Senate Committee Passes Health IT Bill Focused on Interoperability and EHR Usability

Although it has thus far only passed a committee vote, the “Improving Health Information Technology Act” may be a sign of things to come, from Congress at least, as the industry grapples with the dissolution of the “meaningful use” EHR Incentive Program.

The bill, which passed the Senate Health, Education, Labor and Pensions (HELP) committee on January 20, takes aim at interoperability in electronic health records (EHRs) and information blocking, and asks the Government Accountability Office to review methods to improve patient identity matching.

HELP committee chairman Lamar Alexander (R-TN) noted during the hearing that he thought federal officials should have delayed Stage 3 of the meaningful use program for a year. “We could have used that time to work with physicians to reduce unnecessary documentation. “The physicians would have appreciated that and would begin to see EHRs as more of an aid than something they dread,” according to the publication Healthcare Informatics.

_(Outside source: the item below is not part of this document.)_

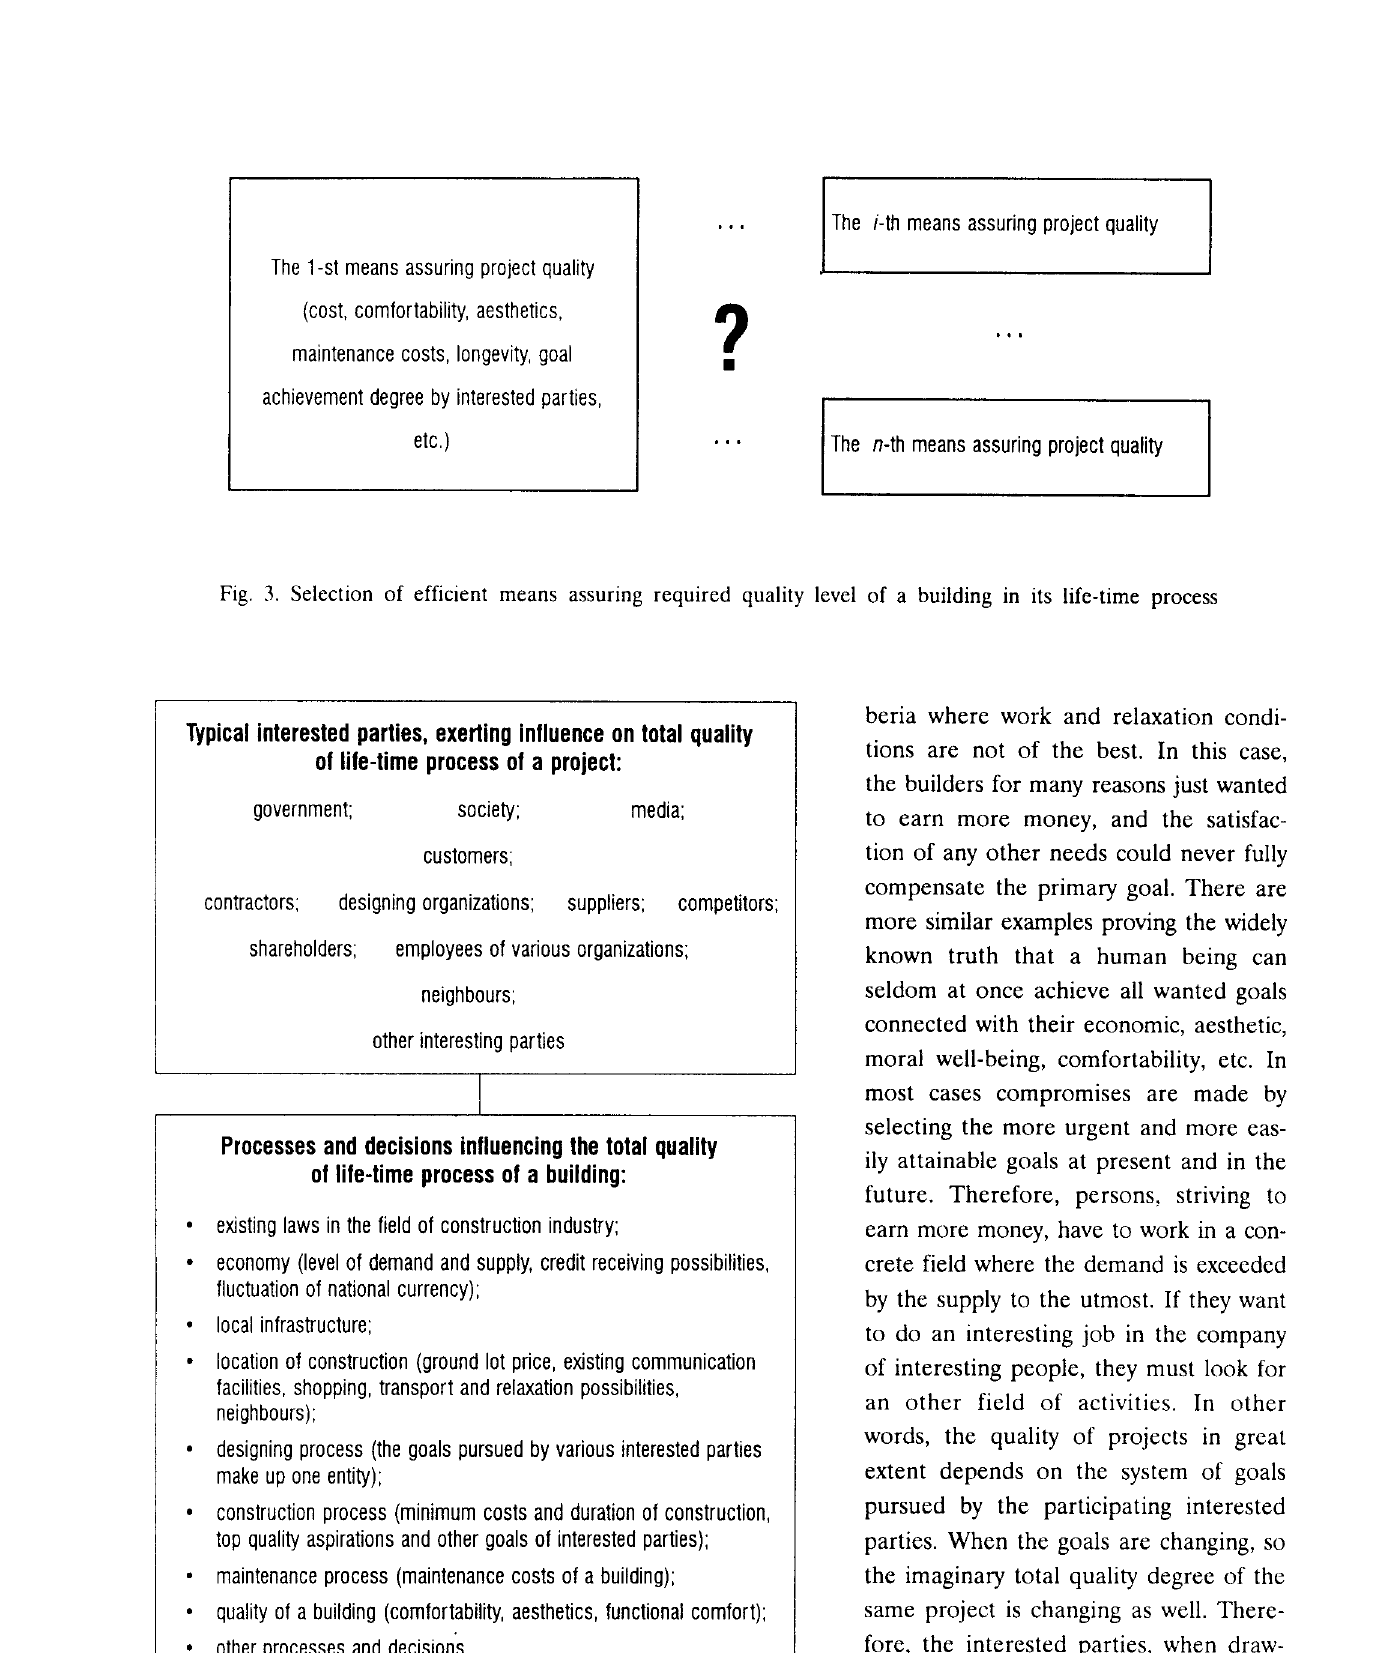
Fig. 4. Factors influencing the total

Other provisions contained in the bill include:

  • A call for stakeholders to discuss ways to reduce physician documentation, including a move to allow other care team members to document in the record when possible.
  • The creation of a EHR rating system, possibly measured in stars.
  • Giving the HHS Inspector General the task of investigating and establishing deterrents to information blocking practices that interfere with appropriate sharing of electronic health information.
  • Require that HHS defers to private sector to develop interoperability standards.
  • Require that certified HIT should exchange data with registries if registries are certified to use standards endorsed by the Office of the National Coordinator (ONC).